After a long and hard-fought campaign, Bureau of Meteorology (BoM) staff have voted in favour of a new enterprise agreement. The 3 July vote was carried by the slimmest of margins – just 36 votes. It was the fourth time staff had been asked to vote on a proposed agreement in as many years. All three previous votes returned decisive results against the deals on offer.

The new agreement is seen widely by staff as a bad deal. Some conditions have been saved, but at the loss of real wages. A 51 percent vote in favour is not an endorsement; it’s a sign of a divided workforce that can’t see a compelling alternative to what’s on offer. In the end, BoM workers were starved out.

BoM management have stuck to the restrictive bargaining policy imposed on all Australian public service agencies since 2014. It mandates that workplace agreements contain “no enhancements” and that pay increases be capped at 6 percent over three years, with no back pay. 

The “no enhancements” clause ensured that nothing substantial was gained by bureau staff in this agreement. All of the wins were in holding off some attacks on existing conditions. However, lack of compensation for the four-year gap since the old agreement expired means that these conditions have been paid for in forgone wages – an almost 10 percent pay cut in real terms is now locked in. And not all attacks could be staved off. Rights for union delegates have been curtailed. One of the biggest losses is changes to travel allowances. The more than 100 technical staff who travel to maintain automatic weather stations and radars stand to lose thousands of dollars each year because of cuts. 

After five years of wage suppression, sentiment among staff at the BoM was that pay was the central issue. Delegates produced excellent material exposing the scale of the pay cut employees had suffered. Winning on this issue would have required a change to the bargaining policy. But in May a decision was made by the CPSU national leadership – headed by Nadine Flood – to seek a settlement within the policy, choosing to focus instead on protecting consultation rights. 

The union offered to take a neutral position on an offer if its consultation proposal was met. The final offer from management did not concede this, but by then the sense of resignation had taken its toll. Without the case being made to fight on for a better pay deal via a changed bargaining policy, the final ballot result was no surprise. 

Several short strikes were held in the first few years of the campaign. As things dragged on, serious industrial action was ramped up in 2017. This included union members timing half-hour stop-works for maximum disruption and reading statements during live radio crosses. BoM management used considerable resources to work around these actions, blowing overtime budgets and prohibiting union members from doing radio crosses.

In April 2018, delegates from all three workplace unions (CPSU, ETU and Professional Australia) organised rallies and mass meetings at BoM sites across the country. These events were well attended and helped to energise the campaign. Afterwards, BoM employees and supporters rallied outside of head office in Melbourne.

Later in 2018, delegates pushed for a second protected action ballot to authorise an expanded range of work bans, including a refusal to attend meetings; a ban on work-related travel that was designed to cripple the maintenance of the observations network; and the insertion of union messages and hashtags in BoM tweets and forecasts.

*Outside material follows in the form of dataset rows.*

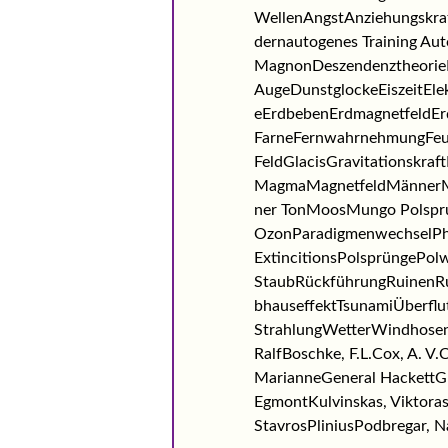
WellenAngstAnziehungskr
dernautogenes Training A
MagnonDeszendenztheorieDr
AugeDunstglockeEiszeitEl
eErdbebenErdmagnetfeldErd
FarneFernwahrnehmungFeue
FeldGlacisGravitationskra
MagmaMagnetfeldMännerMa
ner TonMoosMungo Polspru
OzonParadigmenwechselPh
ExtincitionsPolsprüngePo
StaubRückführungRuinenRu
bhauseffektTsunamiÜberf
StrahlungWetterWindhosenWi
RalfBoschke, F.L.Cox, A. V.
MarianneGeneral HackettGr
EgmontKulvinskas, Viktora
StavrosPliniusPodbregar, N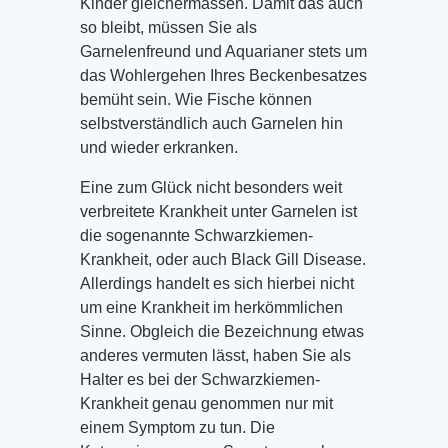
Kinder gleichermassen. Damit das auch
so bleibt, müssen Sie als
Garnelenfreund und Aquarianer stets um
das Wohlergehen Ihres Beckenbesatzes
bemüht sein. Wie Fische können
selbstverständlich auch Garnelen hin
und wieder erkranken.
Eine zum Glück nicht besonders weit
verbreitete Krankheit unter Garnelen ist
die sogenannte Schwarzkiemen-
Krankheit, oder auch Black Gill Disease.
Allerdings handelt es sich hierbei nicht
um eine Krankheit im herkömmlichen
Sinne. Obgleich die Bezeichnung etwas
anderes vermuten lässt, haben Sie als
Halter es bei der Schwarzkiemen-
Krankheit genau genommen nur mit
einem Symptom zu tun. Die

Public-good services like the BoM are valued in the community, and this was reflected in support for the union’s social media campaign and petition. The hope was that the public nature of the campaign would help ratchet up political pressure on the government.

When industrial action ramped up in earnest in 2017, management started making concessions. The work bans and strikes were a first for many workers at the BoM – a taste of real power in the workplace. Unfortunately, the second (higher impact) work bans were in place for only several weeks before BoM management forced the vote. One of the lessons from this campaign is that it is important to escalate to real, high impact industrial action faster, to force concessions and a resolution earlier.

While the leadership of the union movement is pouring resources into the campaign to Change the Rules, all of the actions taken at BoM were within the current restrictive rules. The rules are bad, but a timid union leadership is at least as much of a brake on activity.

The campaign at BoM was high profile, and the industrial action engaged the wider community, inspiring union members across the country. It didn’t result in a victory, but the long dispute has developed a new generation of delegates who took the lead in organising industrial action. It has inspired a new layer of confident union members who have learned that action gets results. The challenge over the next period will be to overcome the immediate sense of defeat associated with the dispute’s resolution and to focus on rebuilding a network of rank and file union activists for future struggles.